Published in final edited form as: Cell Rep. 2021 Jun 29;35(13):109331. doi: 10.1016/j.celrep.2021.109331

Figure 3. The metabolic benefit of FGF21 is due to its action as an autocrine factor in iWAT.

Figure 3.

(A–C) WT and whole-body FGF21-KO mice treated with 1 mg/kg CL or vehicle daily for 7 days. n = 6 mice per genotype per treatment.

(A) Representative immunohistochemistry (IHC) staining of UCP1 in iWAT. Scale bar, 0.5 mM.

(B and C) Ucp1 (B) and Dio2 (C) mRNA expression in iWAT.

(D) Serum free fatty acid (FFA) concentrations 20 min after treatment with 1 mg/kg CL or vehicle in WT and FGF21-KO mice. n = 6 mice per genotype per treatment.

(E–G) Baseline normalized oxygen consumption (E), baseline normalized carbon dioxide production (F), and physical activity (G) as assayed by x axis beam breaks in WT and whole body FGF21-KO mice treated with 1 mg/kg CL daily. n = 6 WT and 7 KO mice.
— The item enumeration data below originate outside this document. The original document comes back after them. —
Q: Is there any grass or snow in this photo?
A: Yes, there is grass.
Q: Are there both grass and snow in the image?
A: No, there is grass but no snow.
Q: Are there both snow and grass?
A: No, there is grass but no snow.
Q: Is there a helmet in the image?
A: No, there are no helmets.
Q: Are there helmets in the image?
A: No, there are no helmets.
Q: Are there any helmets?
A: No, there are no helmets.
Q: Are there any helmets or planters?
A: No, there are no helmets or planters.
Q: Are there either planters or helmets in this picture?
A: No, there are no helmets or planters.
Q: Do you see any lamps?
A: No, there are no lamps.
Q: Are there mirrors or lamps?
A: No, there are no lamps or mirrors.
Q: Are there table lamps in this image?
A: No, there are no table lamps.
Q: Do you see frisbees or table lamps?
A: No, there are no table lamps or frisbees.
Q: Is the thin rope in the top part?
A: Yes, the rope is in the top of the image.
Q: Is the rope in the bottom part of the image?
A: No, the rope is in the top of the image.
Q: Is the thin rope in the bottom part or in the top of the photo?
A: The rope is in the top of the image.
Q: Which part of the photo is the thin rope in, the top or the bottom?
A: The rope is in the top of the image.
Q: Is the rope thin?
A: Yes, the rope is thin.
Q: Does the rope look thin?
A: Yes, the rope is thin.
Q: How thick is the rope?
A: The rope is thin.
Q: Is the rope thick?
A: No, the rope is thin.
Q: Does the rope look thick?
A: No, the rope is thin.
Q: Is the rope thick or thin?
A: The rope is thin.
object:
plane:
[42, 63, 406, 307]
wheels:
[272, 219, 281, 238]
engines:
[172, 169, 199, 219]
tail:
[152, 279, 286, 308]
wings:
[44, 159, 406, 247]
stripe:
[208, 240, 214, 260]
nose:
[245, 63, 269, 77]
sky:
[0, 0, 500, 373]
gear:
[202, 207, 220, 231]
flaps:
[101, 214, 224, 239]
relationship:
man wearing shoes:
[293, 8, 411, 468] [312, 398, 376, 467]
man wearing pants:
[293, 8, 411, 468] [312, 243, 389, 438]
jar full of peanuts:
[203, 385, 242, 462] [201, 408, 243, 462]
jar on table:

(H and I) Ucp1 (H) and Dio2 (I) mRNA expression of WT mice and LFKO mice treated with 1 mg/kg CL or vehicle daily for 7 days. n = 5 mice per genotype per treatment.

(J) Western blot analysis of FGF21 protein in iWAT following 7-day treatment with 1 mg/kg CL or vehicle in WT and LFKO mice. n = 5 WT mice per treatment group and 3 vehicle-treated and 4 CL-treated FLKO mice. Data presented as mean ± SEM.*p < 0.05 from Holm-Sidak post hoc analysis after significant two-way ANOVA for vehicle versus CL unless otherwise indicated with a line.